--- TASK GOAL ---
Show, from the records below, all lines that contain the word "https".

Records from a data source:
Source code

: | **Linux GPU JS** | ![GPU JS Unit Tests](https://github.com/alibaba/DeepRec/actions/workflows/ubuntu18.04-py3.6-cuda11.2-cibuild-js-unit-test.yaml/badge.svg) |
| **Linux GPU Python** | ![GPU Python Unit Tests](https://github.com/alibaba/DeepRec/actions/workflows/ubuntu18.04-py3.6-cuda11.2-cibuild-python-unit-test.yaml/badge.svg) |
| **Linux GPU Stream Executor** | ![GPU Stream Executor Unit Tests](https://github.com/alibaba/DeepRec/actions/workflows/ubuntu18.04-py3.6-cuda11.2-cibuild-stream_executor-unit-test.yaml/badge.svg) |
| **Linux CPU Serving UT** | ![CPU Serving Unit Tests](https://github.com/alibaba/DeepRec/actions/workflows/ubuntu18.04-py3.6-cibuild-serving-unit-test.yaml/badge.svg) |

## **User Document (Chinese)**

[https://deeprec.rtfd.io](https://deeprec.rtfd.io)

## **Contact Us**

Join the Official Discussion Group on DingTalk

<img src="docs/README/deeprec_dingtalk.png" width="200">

--- ANSWER BOX ---
: | **Linux GPU JS** | ![GPU JS Unit Tests](https://github.com/alibaba/DeepRec/actions/workflows/ubuntu18.04-py3.6-cuda11.2-cibuild-js-unit-test.yaml/badge.svg) |
| **Linux GPU Python** | ![GPU Python Unit Tests](https://github.com/alibaba/DeepRec/actions/workflows/ubuntu18.04-py3.6-cuda11.2-cibuild-python-unit-test.yaml/badge.svg) |
| **Linux GPU Stream Executor** | ![GPU Stream Executor Unit Tests](https://github.com/alibaba/DeepRec/actions/workflows/ubuntu18.04-py3.6-cuda11.2-cibuild-stream_executor-unit-test.yaml/badge.svg) |
| **Linux CPU Serving UT** | ![CPU Serving Unit Tests](https://github.com/alibaba/DeepRec/actions/workflows/ubuntu18.04-py3.6-cibuild-serving-unit-test.yaml/badge.svg) |
[https://deeprec.rtfd.io](https://deeprec.rtfd.io)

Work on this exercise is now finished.